E dopo l’affermazione nel jazz (Lindsay Cooper fonda anche un Feminist Improvising Group), il rock degli anni settanta include un movimento femminista e non conta più le donne che partecipano alla rivoluzione della scena musicale moderna, molte impegnate politicamente. Le icone di questi anni sono Joan Baez, Janis Joplin, Yoko Ono, e poi Nico (The Velvet Underground), Stevie Nicks, Carole King, e la più giovane Tracy Chapman. Dalla rivoluzione politica si passa alla rivoluzione compositiva e poi a quella discografica, della produzione e della commercializzazione della musica. Se è stata Patti Smith a reinterpretare e ribaltare gli schemi del rock, sappiamo bene che sarà invece Madonna a cambiare il panorama pop e a renderlo immagine.

Qui Joan Baez esprime i suoi dubbi sul valore del matrimonio, in un pezzo dallo stampo femminista suonato per la serie di concerti della BBC.

 

Tracy Chapman racconta la storia (le storie) di matrimoni pericolosi, per la donna, nell’ambiente domestico, in una esecuzione da brividi di Behind the wall.

 

Uno dei video migliori di Madonna, Vogue, in cui lei canta “It makes no difference if/you're black or white/If you're a boy or a girl/If the music's pumping it will give you new life”. E il video del 2015 in cui ribadisce il concetto di potersi concedere tutto, perché Bitch, I’m Madonna.

 

E da questo momento le differenze di genere iniziano a dissolversi concretamente anche in ambito musicale. Le donne diventano protagoniste e sul palco hanno una presenza scenica a cui l’uomo non aveva mai pensato. Madonna ha generato “mostri” come Beyoncé, Rihanna, Lady Gaga, Katy Perry.

L’esibizione di Beyoncè in Crazy in love è un esempio di spettacolo di derivazione “Madonniana”.

 

Katy Perry canta in duetto con la conduttrice televisiva statunitense Ellen DeGeneres, che gioca sulla sua omosessualità, come spesso fa, sdoganando il bacio tra donne.

 

Mentre gli ambienti del rock, del soul, del jazz, hanno dato vita alla musica di Florence (Florence + The Machine) – qui sotto proprio in un festival di derivazione woodstockiana, il Glastonbury Festival -, Amy Winehouse, Adele.
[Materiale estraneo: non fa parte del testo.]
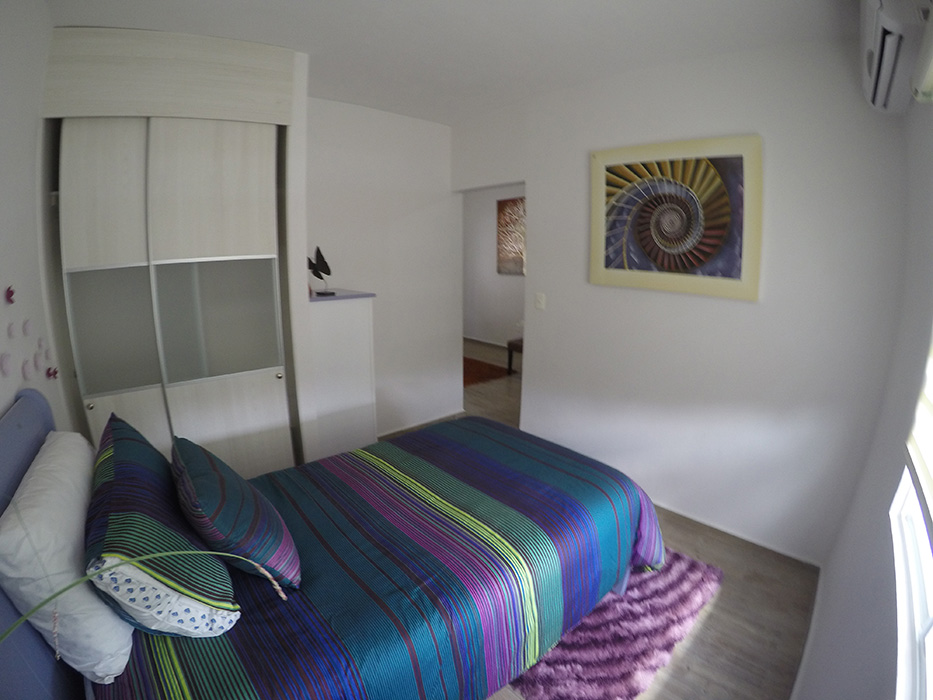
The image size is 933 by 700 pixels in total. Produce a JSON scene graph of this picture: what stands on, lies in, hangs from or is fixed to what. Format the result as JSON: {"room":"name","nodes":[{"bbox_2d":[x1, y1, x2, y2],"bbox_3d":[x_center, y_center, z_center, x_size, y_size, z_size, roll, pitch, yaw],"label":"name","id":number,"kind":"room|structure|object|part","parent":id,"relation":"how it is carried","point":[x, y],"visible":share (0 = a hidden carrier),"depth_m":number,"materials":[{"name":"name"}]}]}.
{"room":"bedroom","nodes":[
{"label":"bedroom","id":0,"kind":"room"},
{"bbox_2d":[0,0,67,429],"bbox_3d":[-1.429,-0.061,1.218,0.167,2.582,3.557,-11,17,-41],"label":"left wall","id":1,"kind":"structure","parent":0,"point":[4,338],"depth_m":1.54,"materials":[{"name":"white paint"}]},
{"bbox_2d":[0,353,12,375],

Donne che hanno fatto del loro carisma la propria carriera.

Florence al Glastonbury Festival nel suo capolavoro Dog days are over.

 

Amy Winehouse in un estratto del documentario postumo Amy, mentre incide in studio Back to black.

 

Adele qui sta uscendo dal suo “guscio”, dopo Chasing pavements, passa alla storia con Someone like you, e la porta a un Tiny desk concert della NPR.

 

Ma se parliamo di rivoluzioni non possiamo non mettere su un piedistallo l’islandese Bjork, che ha trasformato se stessa quanto la sua musica, passando dal rock all’elettronica, alla musica sperimentale, sfruttando la sua voce come miglior strumento di suggestione e sensibilità musicale. E se Bjork nei suoi testi non sembra prendere posizione sulla questione femminile, rimane l’esempio più fulgido di donna emancipata e di musicista indipendente. Bjork non ha bisogno di essere donna per fare musica, non ha bisogno del suo sesso e non deve dimostrare di averne uno.

Tutto. E anche il resto.

 

Un’altra donna che non ha mai avuto bisogno di categorie è la polistrumentista inglese PJ Harvey, anche lei sperimentatrice, di suoni e di stili.
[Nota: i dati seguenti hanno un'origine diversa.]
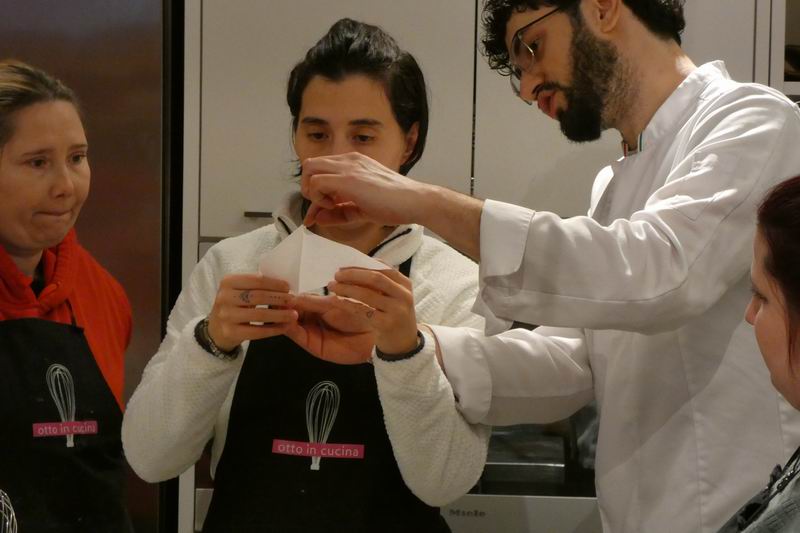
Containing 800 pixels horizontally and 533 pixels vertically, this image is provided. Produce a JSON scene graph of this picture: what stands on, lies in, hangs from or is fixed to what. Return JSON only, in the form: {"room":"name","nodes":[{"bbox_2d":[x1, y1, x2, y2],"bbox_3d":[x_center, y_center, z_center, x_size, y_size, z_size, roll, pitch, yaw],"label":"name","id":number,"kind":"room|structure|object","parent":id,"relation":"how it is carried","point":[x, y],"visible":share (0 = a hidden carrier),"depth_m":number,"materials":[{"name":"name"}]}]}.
{"room":"kitchen","nodes":[
{"label":"kitchen","id":0,"kind":"room"},
{"label":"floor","id":1,"kind":"structure","parent":0,"visible":0},
{"bbox_2d":[0,61,136,532],"bbox_3d":[-0.645,0.349,3.596,0.523,1.225,0.558,3,3,40],"label":"woman","id":2,"kind":"object","parent":1,"relation":"on","point":[41,226],"visible":0.95,"depth_m":3.56},
{"bbox_2d":[0,488,18,532],"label":"whisk","id":3,"kind":"object","parent":2,"relation":"in","point":[7,522],"visible":1,"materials":[{"name":"silver metal"}]},
{"bbox_2d":[1,0,180,530],"bbox_3d":[-0.875,0.131,4.353,0.907,1.935,0.598,1,2,4],"label":"refrigerator","id":4,"kind":"object","parent":1,"relation":"on","point":[152,48],"visible":0.5,"depth_m":4.10,"materials":[{"name":"silver metal"}]},
{"bbox_2d":[120,16,490,532],"bbox_3d":[-0.117,0.305,3.445,0.512,1.258,0.613,1,2,4],"label":"woman","id":5,"kind":"object","parent":1,"relation":"on","point":[363,84],"visible":0.88,"depth_m":3.36},
{"bbox_2d":[256,225,389,293],"bbox_3d":[-0.106,0.000,3.225,0.177,0.108,0.176,-1,3,-37],"label":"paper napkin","id":6,"kind":"object","parent":5,"relation":"in","point":[346,249],"visible":0.69,"depth_m":3.19,"materials":[{"name":"white paper"}]},
{"bbox_2d":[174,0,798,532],"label":"tall cabinet","id":7,"kind":"object","parent":1,"relation":"on","point":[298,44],"visible":0.42,"depth_m":4.06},
{"bbox_2d":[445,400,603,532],"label":"oven","id":8,"kind":"object","parent":7,"relation":"in","point":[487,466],"visible":0.27,"depth_m":3.85,"materials":[{"name":"silver metal"}]},
{"bbox_2d":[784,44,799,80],"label":"bowl","id":9,"kind":"object","parent":7,"relation":"in","point":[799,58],"visible":0.5,"depth_m":4.17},
{"bbox_2d":[281,0,799,532],"bbox_3d":[0.231,0.331,3.148,0.687,1.542,0.615,1,2,4],"label":"man","id":10,"kind":"object","parent":1,"relation":"on","point":[561,62],"visible":0.89,"depth_m":2.99},
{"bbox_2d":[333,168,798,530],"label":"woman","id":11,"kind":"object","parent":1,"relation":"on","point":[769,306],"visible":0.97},
{"bbox_2d":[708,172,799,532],"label":"woman","id":12,"kind":"object","parent":1,"relation":"on","point":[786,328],"visible":0.98,"depth_m":2.42}
]}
Rid of me, dall’album del 1993.

 

Last living rose, da Let England shake del 2011.

 

Se i nomi più famosi hanno fatto la storia e sono spesso serviti a delineare le tappe di un riscatto culturale femminile, oggi i nomi delle donne che hanno fatto della musica la propria carriera sono innumerevoli: da St. Vincent a Joss Stone, da Julianna Barwick a Julia Holter, da Angel Olsen fino all’italiana Levante. Lascio a voi l’ascolto.

Jesus saves, I spend, St. Vincent.


Right To Be Wrong, Joss Stone ai Brit Awards.

 

The magic place, Julianna Barwick.

 

Feel you, Julia Holter.

 

Shut up kiss me, Angel Olsen.

 

Levante a “Voi siete qui”, Radio24.

 

Spesso forse ci facciamo ancora la domanda di Tori Amos, ma ci siamo già risposte, perché mancherebbero altri nomi da citare in questo “annale” della musica al femminile, ed è un buon segno. Come donne abbiamo completato il percorso che aveva indicato Diana Ross quando cantava I’m coming out.